> _TASK ITEM 1_: In the MonoGame GUI discussion, what is the NanoVG API based on?
> _TASK ITEM 2_: From the MonoGame GUI discussion, extract everything from "Last, but certainly" down to "these other libraries.".
> _TASK ITEM 3_: Extend the MonoGame GUI discussion, starting after its last sentence.

> _DOCUMENT SECTION_:
######
Anyways, If I can I will help you.
Thank you guys, I wanted something simple for this game and didn’t want to spend much time on coding a UI system (that’s so boring) so I decided to go with another framework (Ultraviolet; it’s awesome)… but thank you nevertheless.
So a little while ago myself and some others did some research into GUI libraries for MonoGame.
The idea was to look at as many existing open source GUI libraries and figure out which ones where candidates for porting or somehow adapting to work with MonoGame. We’ve also been working integrating some kind of GUI functionality into MonoGame.Extended
One of the artifacts of this research was a spreadsheet on google docs containing a list of the libraries we found. I’m sure that alone will be useful to someone reading this thread.
The next thing that’s interesting is that I created a quick and dirty port of Squid. Note that it’s absolutely not finished. It’s in a semi-working state and might be a good starting point if someone wants to go this way.
@Aurioch was also working on porting Nuclex for a while. I’m not sure what state it’s in, but I believe he’s planning on getting back to it at some point.
Last, but certainly not least. I’m still working on the GUI system in MonoGame.Extended based on what I’ve learned from each of these other libraries.
Here’s a sneak peak screenshot of an editor I’ve also been working on. More details about that as I get closer to something usable.
May I suggest a look at NanoVG ?
It’s C code, on top of openGl, so there is quite some work on porting it to C#/Monogame, It’s technically not a GUI system but a vector graphics API based on the Html5 canvas api, and it would be a neat solution.
######
> _RECORDS_:
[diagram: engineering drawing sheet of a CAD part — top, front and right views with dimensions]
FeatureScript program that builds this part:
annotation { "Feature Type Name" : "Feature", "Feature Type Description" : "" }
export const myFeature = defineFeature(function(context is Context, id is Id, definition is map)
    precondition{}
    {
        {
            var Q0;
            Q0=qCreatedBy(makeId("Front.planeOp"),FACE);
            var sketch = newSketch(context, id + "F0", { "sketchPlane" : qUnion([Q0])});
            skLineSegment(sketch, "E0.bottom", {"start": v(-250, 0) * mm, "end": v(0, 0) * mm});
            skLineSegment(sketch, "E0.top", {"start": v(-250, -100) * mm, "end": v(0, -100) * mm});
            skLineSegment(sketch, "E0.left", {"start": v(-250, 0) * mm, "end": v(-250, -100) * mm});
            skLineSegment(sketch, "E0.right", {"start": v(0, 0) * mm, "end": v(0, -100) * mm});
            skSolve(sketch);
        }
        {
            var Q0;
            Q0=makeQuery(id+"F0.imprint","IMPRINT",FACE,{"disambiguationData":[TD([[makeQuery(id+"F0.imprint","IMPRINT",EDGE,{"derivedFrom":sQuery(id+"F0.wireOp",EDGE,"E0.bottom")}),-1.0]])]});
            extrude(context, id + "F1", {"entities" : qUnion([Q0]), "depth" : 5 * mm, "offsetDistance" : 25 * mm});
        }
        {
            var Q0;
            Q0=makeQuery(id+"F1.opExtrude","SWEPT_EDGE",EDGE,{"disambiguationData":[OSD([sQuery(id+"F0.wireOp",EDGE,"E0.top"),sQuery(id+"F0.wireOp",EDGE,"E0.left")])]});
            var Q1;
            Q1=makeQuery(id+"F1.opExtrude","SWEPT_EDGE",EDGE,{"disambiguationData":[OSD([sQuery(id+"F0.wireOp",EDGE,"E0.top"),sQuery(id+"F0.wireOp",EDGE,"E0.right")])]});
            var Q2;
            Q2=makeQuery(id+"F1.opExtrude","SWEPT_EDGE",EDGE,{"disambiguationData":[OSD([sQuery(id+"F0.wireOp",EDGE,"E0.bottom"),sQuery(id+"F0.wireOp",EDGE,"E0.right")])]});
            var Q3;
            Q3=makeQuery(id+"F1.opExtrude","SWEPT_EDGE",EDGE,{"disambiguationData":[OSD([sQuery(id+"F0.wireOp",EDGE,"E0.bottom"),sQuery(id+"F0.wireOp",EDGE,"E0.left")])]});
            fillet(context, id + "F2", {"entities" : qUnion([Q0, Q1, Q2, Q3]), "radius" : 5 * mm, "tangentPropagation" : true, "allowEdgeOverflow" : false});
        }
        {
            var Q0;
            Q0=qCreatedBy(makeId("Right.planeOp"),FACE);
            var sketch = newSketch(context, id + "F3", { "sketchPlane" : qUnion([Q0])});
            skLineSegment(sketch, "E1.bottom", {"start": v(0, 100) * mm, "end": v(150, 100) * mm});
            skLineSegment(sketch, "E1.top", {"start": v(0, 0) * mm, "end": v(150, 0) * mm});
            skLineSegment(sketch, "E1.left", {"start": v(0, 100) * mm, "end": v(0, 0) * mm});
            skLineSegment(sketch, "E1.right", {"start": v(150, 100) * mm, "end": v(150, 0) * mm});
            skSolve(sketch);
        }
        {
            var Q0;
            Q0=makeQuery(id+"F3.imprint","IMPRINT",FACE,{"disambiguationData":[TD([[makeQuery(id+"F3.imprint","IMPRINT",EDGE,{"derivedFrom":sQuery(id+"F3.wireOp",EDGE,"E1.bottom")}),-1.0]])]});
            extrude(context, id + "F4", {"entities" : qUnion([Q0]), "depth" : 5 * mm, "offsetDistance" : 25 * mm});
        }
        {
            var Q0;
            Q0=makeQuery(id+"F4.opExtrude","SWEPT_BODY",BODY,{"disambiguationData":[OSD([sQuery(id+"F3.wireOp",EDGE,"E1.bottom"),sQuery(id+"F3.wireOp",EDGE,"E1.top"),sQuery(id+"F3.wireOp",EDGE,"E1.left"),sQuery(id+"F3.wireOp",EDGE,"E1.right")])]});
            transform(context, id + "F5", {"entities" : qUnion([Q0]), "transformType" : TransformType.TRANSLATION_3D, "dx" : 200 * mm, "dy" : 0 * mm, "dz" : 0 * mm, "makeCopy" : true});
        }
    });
######
> _REPLY 1_: The HTML5 canvas API.

> _REPLY 2_:
Last, but certainly not least. I’m still working on the GUI system in MonoGame.Extended based on what I’ve learned from each of these other libraries.

> _REPLY 3_:
If I had time this would be something I’d like to spend time on, but I don’t have much these days
The purpose of the “Age” column in the spreadsheet is to indicate how long since active development. Keep in mind that our original goal was to decide if it was worth pursuing. Knowing how long ago the project was last updated factors strongly into a number of decisions. Knowing when the project was originally conceived doesn’t.
I absolutely agree; if your goal is to make games. My goal is to make game development tools. You seem to share a similar ambition
Great work on Empty Keys btw. It’s truly a fantastic project The UI library / editor I’m building takes quite a different approach. I’m sure there’s room in this world for more than one option.
The editor doesn’t use Gemini. I considered / tried using Gemini in the past, but I found it got in the way more than it helped in my particular situation. I’ve had plenty of WPF experience so rolling my own wasn’t a very daunting task.
The main benefit of Gemini is its extensibility orientation, it’s not just an editor but a barebone IDE.
In my opinion, it would be really neat that the Monogame community gets united within a common editor, where anyone could bring its own plugin.
If this is not pluggable, it would be less attractive, in my opinion.
I agree this would be neat. I’ve done some stuff with Gemini before, but I found it hard to get into. Mostly because I had never done WPF before, only WinForms. Also it has a very specific way you’re supposed to use it. When you get used to it all it’s real awesome though
There are still bugs though, and some features may be missing (personally I need the ability to use image as a control’s label instead of text), but I’ll be working on ironing bugs and adding those features - at least until @craftworkgames and others finish with their own GUI.